Also, is there any significant difference between using GL_ARB_vertex_program and GL_ARB_fragment_program to GL_NV_vertex_program and GL_NV_texture_shader (on nvidia cards)?

Yes there´s difference between the 2 modes .
They differ on internal precision that leads to differences in performance

if you have an NVIDIA chipset, a good place to start is NVIDIA’s OpenGL SDK (60 MB). there’s tons of demos with full source code included. lotsa vertex/fragment programs and most of the demos use GLUT.


There is almost no difference between ARB_vertex_program and NV_vertex_program, be it in performance or in functionality. Some may say that one is better than the other, but overall they’re plain equivalent.

ARB_fragment_program and NV_texture_shader are totally different extensions. ARB_fragment_program is a superset of NV_texture_shader functionalities (except fragment culling and depth replacement) and you can not really compare them. At best you could compare the NV_texture_shader+NV_register_combiners combo with ARB_fragment_program.

NV_texture_shader is supported by GeForce3 and GeForce4 Ti cards and above, and is NVIDIA-specific. ARB_fragment_program is supported by GeForceFX cards and Radeon9500 series and may also be supported by other vendors.

I’ve had a look through the nvidia sdk documents and I’m still not sure whether I can achieve the effect through the texture shader and register combiners.

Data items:
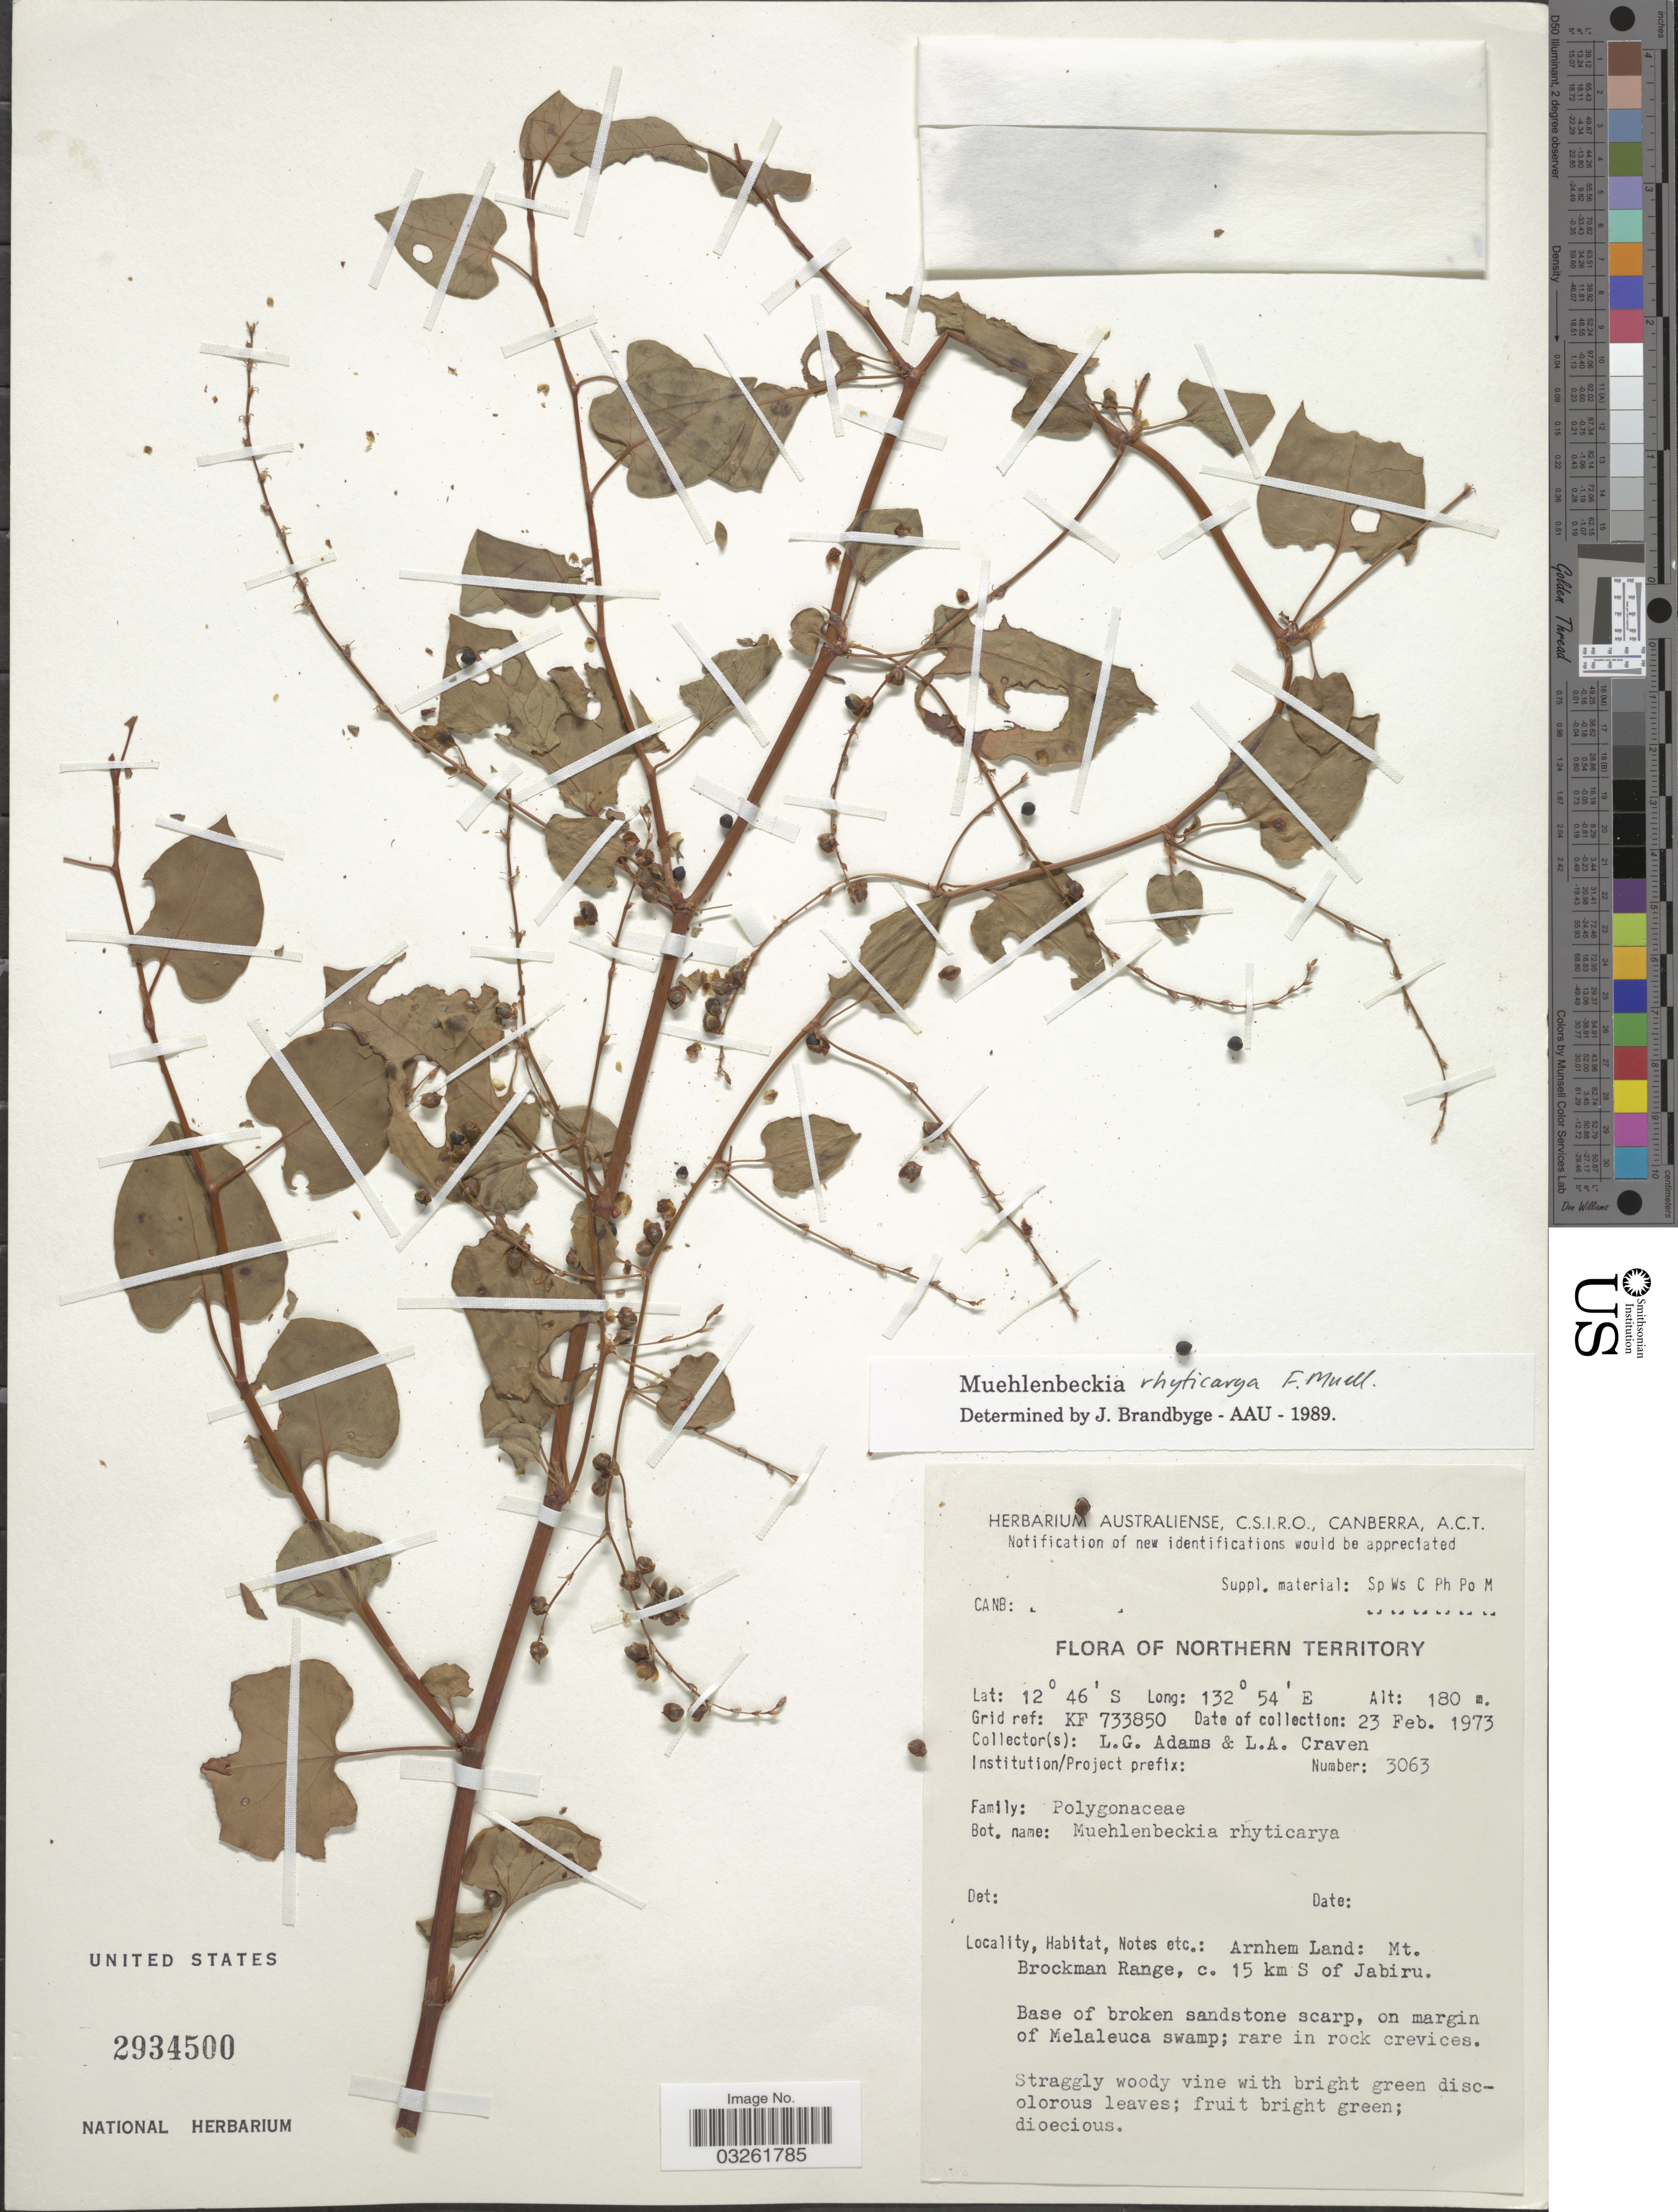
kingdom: Plantae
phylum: Tracheophyta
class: Magnoliopsida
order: Caryophyllales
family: Polygonaceae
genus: Muehlenbeckia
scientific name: Muehlenbeckia rhyticarya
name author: F. Muell.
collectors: L. G. Adams & L. A. Craven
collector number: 3063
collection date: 1973-02-23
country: Australia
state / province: Northern Territory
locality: Grid ref: KF 733850. Arnhem Land: Mt. Brockman Range, c. 15 km S of Jaribu.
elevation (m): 180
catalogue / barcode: US 2934500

▸ **The tasks**
**A)** Translate this sentence from the forum thread on OpenGL shader extensions into Spanish: "NV_texture_shader is supported by GeForce3 and GeForce4 Ti cards and above, and is NVIDIA-specific."
**B)** Write what comes next in the forum thread on OpenGL shader extensions, picking up after its final post.

▸ **Expected outputs**
**A)** NV_texture_shader es compatible con las tarjetas GeForce3 y GeForce4 Ti y superiores, y es exclusiva de NVIDIA.

**B)**
What I’m trying to achieve is to render a scene so that for every input pixel, if the sum of the Red, Green, and Blue components is below a threshold, then the Alpha component is forced to zero. The ARGB is then used for blending with the frame buffer destination pixel as normal.
Is it possible to do this?

Yes you can do that with register combiners (don’t need texture shader).

To get the sum of Red, Green and Blue components, compute a dot product between (R,G,B) and (1,1,1). You may want to divide the result in order to fit in the [0,1] range.

Then for the threshold, use the MUX instruction which compares the alpha component of the spare0 register with 0.5

It should be done in two general combiner stages, so every GeForce card could do it.

You still can apply fog (or other stage) in the last combiner stage.

If you want your objects to be textured or multitextured, you may need more combiner stages, and then you would need a GeForce 3 or 4 Ti at least.

[This message has been edited by vincoof (edited 04-29-2003).]

That’s helped lots, but I’m still struggling; I’ve only got nvidia’s combiners.pdf (“GeForce 256 and Riva TNT Combiners - How to best utilize the per-pixel operations using OpenGL on nvidia graphics processors”) document to go by, which I find a little too brief.

From what I can tell, it looks as though I can achieve this effect in no less than four stages -

stage 0 //Modulate texture by base colour
RGB portion -
primary col RGB -> A
tex0 RGB -> B
AB output to primary col RGB //texture RGB modulated by base RGB
Alpha portion -
primary col Alpha -> A
tex0 Alpha -> B
AB output to primary col Alpha //texture alpha modulated by base alpha

stage 1 //Calculate modulated RGB’s R+G+B total (in 0 to 1 range)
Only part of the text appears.